Выбранный фрагмент:
Во-вторых, это очень четкая экономическая программа, ориентированная на установление тотального контроля центральной власти над основными отраслями экономики и крупнейшими корпорациями. Как собственность «олигархов» (многие уже объявили, что «если государство потребует отдать мои активы, я это сделаю, так как не отделяю себя от государства»
[152]), так и полномочия профсоюзов давно стали условными, что базируется на двух банальных фактах: с одной стороны, большинство крупных бизнесов действуют в секторах, где они остаются полностью зависимыми от решений чиновников (выдачи и продления лицензий, выделения участков под застройку, сертификатов соответствия и т. д.) и от выделяемых бюджетных средств (сегодня в России целые отрасли выживают практически исключительно благодаря государственным заказам); с другой стороны, больше половины населения получают свои основные доходы непосредственно от государства или от государственных предприятий. Власть усиливает свое присутствие в экономике (доля ВВП, производимая в сфере государственных услуг или на государственных предприятиях, выросла с 25–30 % в 1995 году до 35 % в середине 2000-х и 70 % в 2015 году
[153]); всего шесть крупнейших госбанков контролируют 57 % активов банковской системы
[154]; в условиях закрытости внутреннего кредитного рынка власть становится «кредитором последней инстанции» для частных компаний, которые могут оказаться в непростом финансовом положении, и т. д. Осуществляя упомянутый «размен свободы на благосостояние», государство по сути определяет оптимальный уровень потребления населения и задает стандарты жизни тех или иных социальных групп. Это, на мой взгляд, крайне напоминает описание, согласно которому «фашистское государство заявляет свои претензии и на экономическую сферу; через созданные им корпоративные институты его влияние достигает самых отдаленных территорий, обеспечивая движение всех экономических сил нации, организованных в отрасли и ассоциации, в [жестких] рамках государственной структуры»
[155]. Конечно, совокупность относительно разрозненных госкорпораций, унитарных и казенных предприятий пока не может быть названа аналогом созданного в Италии в 1926 году Национального совета корпораций, однако «фашистский режим не имеет намерений национализировать или предельно бюрократизировать все народное хозяйство — достаточно организовывать и дисциплинировать его через корпорации, которые выступают наиболее значимыми агентами государства, но при этом не являются бюрократическими структурами»

Перечень записей:
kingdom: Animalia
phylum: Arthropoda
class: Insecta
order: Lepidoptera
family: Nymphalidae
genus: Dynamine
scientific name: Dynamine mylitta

--

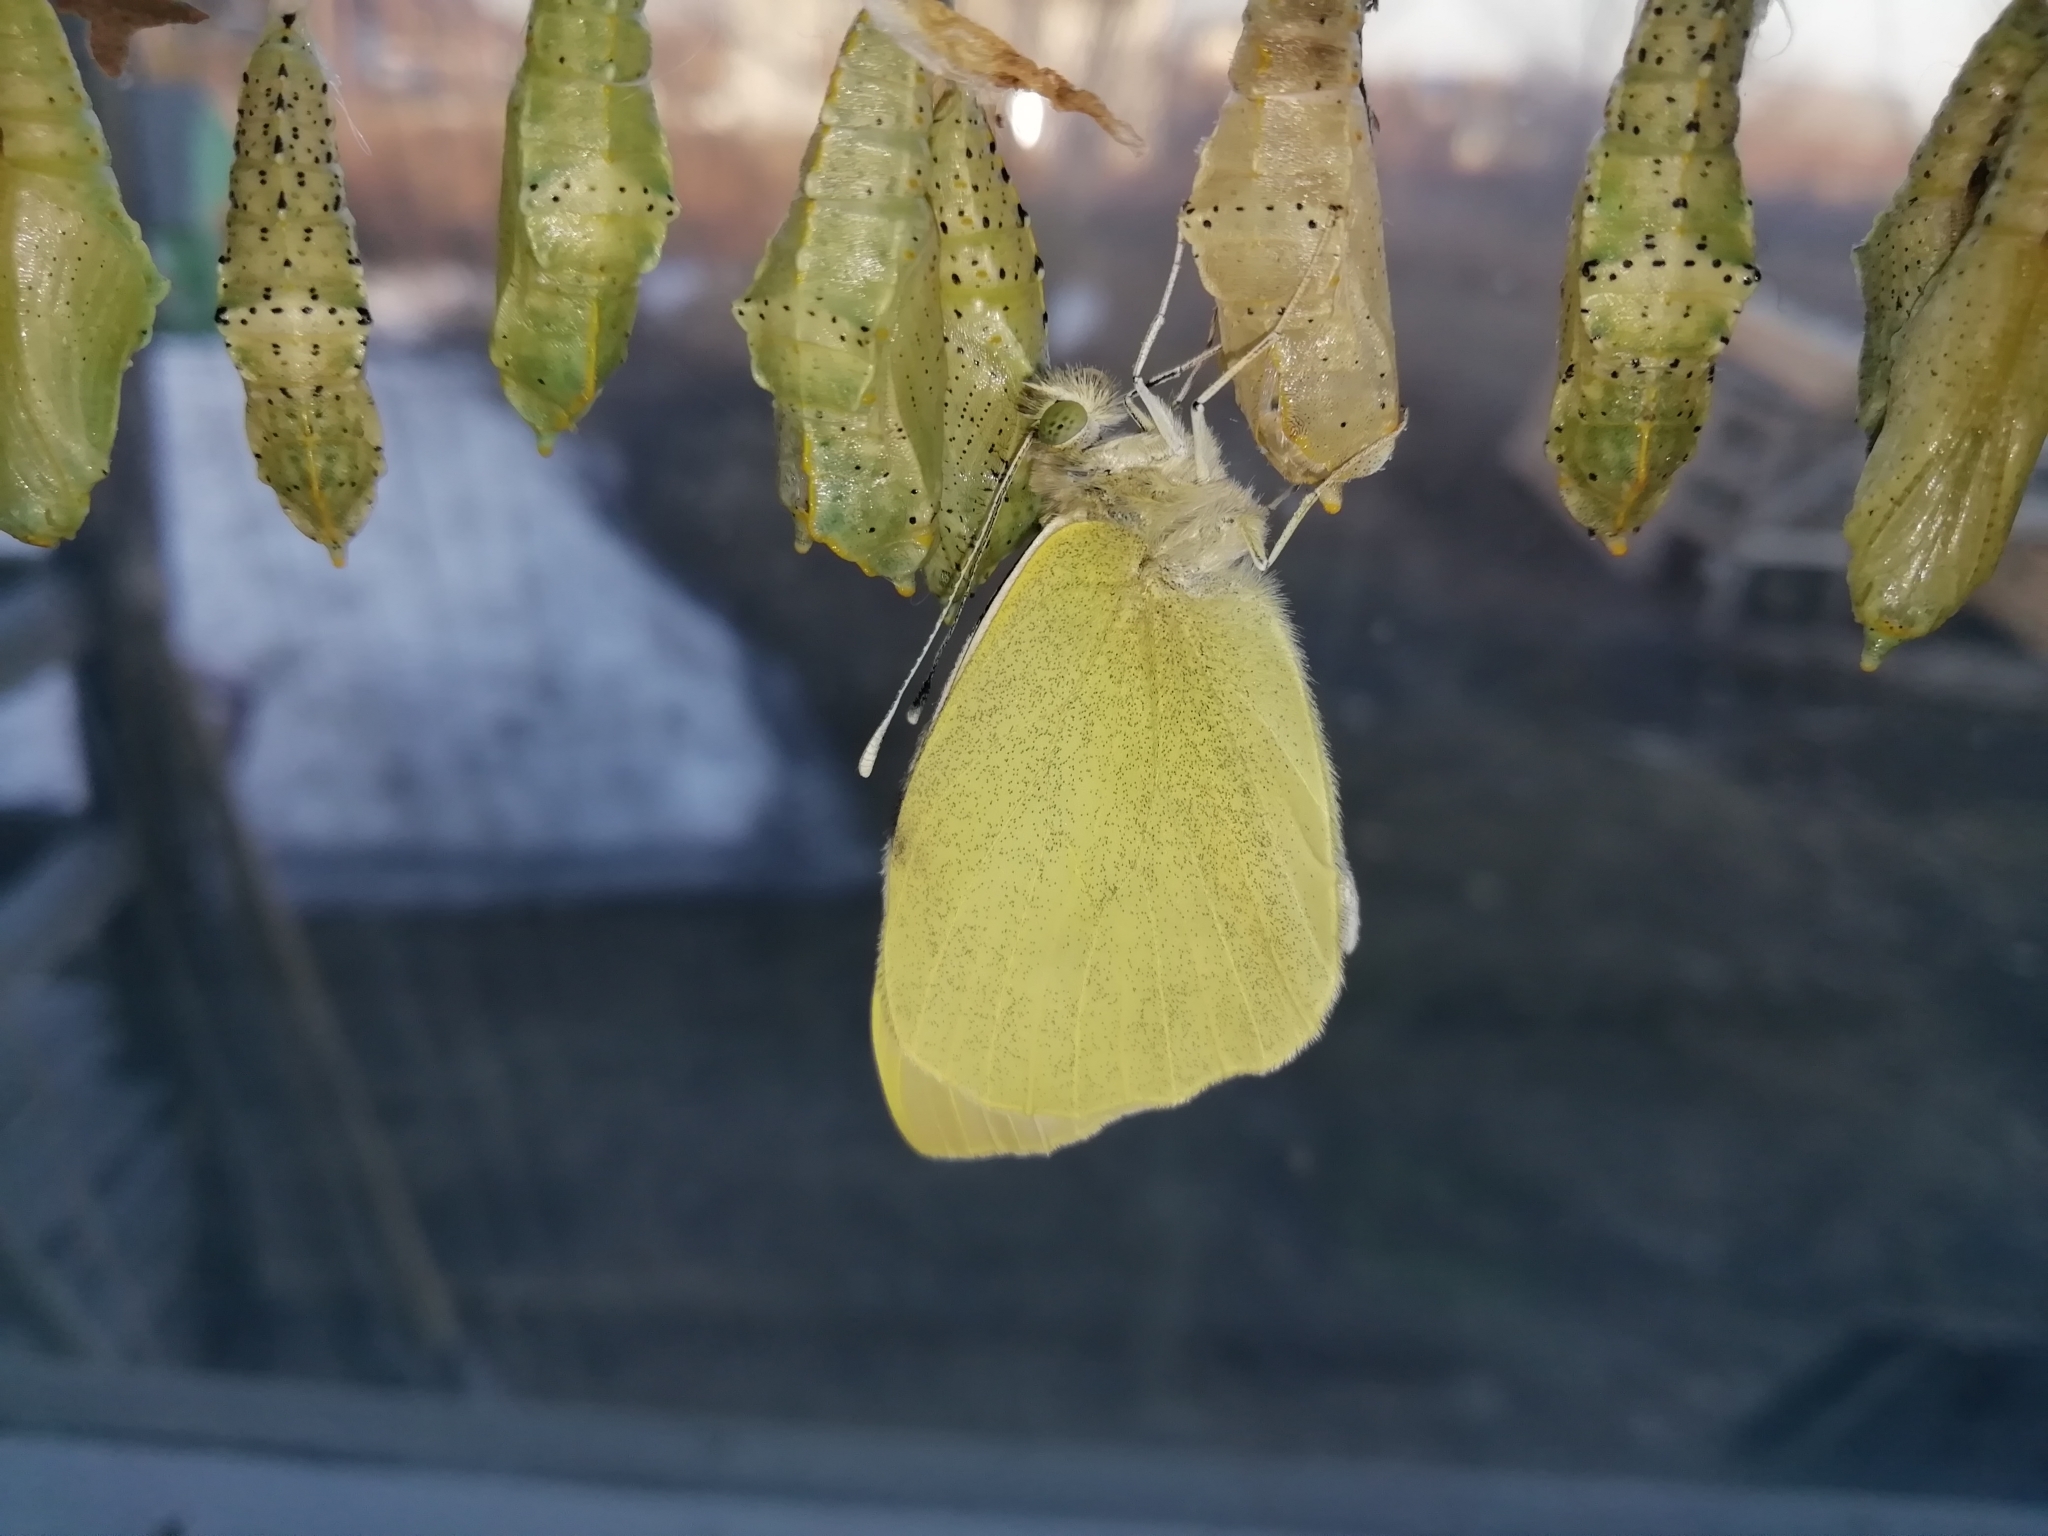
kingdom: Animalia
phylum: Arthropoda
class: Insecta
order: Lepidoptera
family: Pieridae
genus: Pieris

Задания:
**a)** Перечислите все решения чиновников, которые во фрагменте о государственном контроле над экономикой названы в скобках как то, от чего зависят крупные бизнесы.
**b)** Напишите продолжение фрагмента о государственном контроле над экономикой, начиная сразу после последнего приведенного предложения.
Записи здесь не понадобятся.

Ответы:
**a)** Выдача и продление лицензий, выделение участков под застройку, сертификаты соответствия.

**b)**
[156]. Контролируемая же государством экономика выступает — и это видно сейчас в России всё отчетливее — основой для политической консолидации и территориальной экспансии.
В-третьих, это одновременно усиление и ослабление монополии на насилие, которое считается фундаментальным признаком государства. Несмотря на свою тоталитарную природу и на масштабные силовые структуры, последние в фашистских государствах всегда были «диверсифицированными» и состояли как из формальных органов государственного подавления («правоохранительными» их назвать было довольно сложно), так и из «общественных» и корпоративных институтов, задачей которых было поддержание порядка в стране. В России за последние 20 лет нельзя не заметить резкого увеличения количества силовых структур и численности их персонала (сегодня в полиции, Национальной гвардии, ФСБ, Прокуратуре и Следственном комитете, ФМС, Госнаркоконтроле, Службе судебных приставов и некоторых других подобных структурах служат 4,40–4,45 млн человек
[157]), — однако параллельно возникают корпоративные структуры безопасности (а по сути — корпоративные армии) госкомпаний и коммерческих структур; малоконтролируемые даже федеральным центром региональные вооруженные группировки (только в Чечне гвардия Р. Кадырова насчитывает около 30 тыс. человек
[158]); разного рода аналоги фашистских чернорубашечников, контролирующие «общественную нравственность», разрушающие «неугодные» выставки или борющиеся посредством зеленки и кислоты с национал-предателями, будь то оппозиционными активистами или сотрудниками средств массовой информации. При этом все более очевидно, что борьба с политическими оппонентами режима становится важнейшей задачей судебной системы, а выносимые по «резонансным» делам приговоры практически всегда согласовываются с соответствующими уровнями власти. Также заметно, что в обществе возникает достаточно большая каста «неприкасаемых», в центре которой находятся сотрудники силовых структур, правящей партии и правоохранительных органов. И хотя в отношении них не существует такого запрета на уголовное преследование, который имел место в той же Италии
[159], примеры безнаказанности даже не столько чиновников, сколько «активистов» и приближенных к власти «силовиков» становятся всё более многочисленными.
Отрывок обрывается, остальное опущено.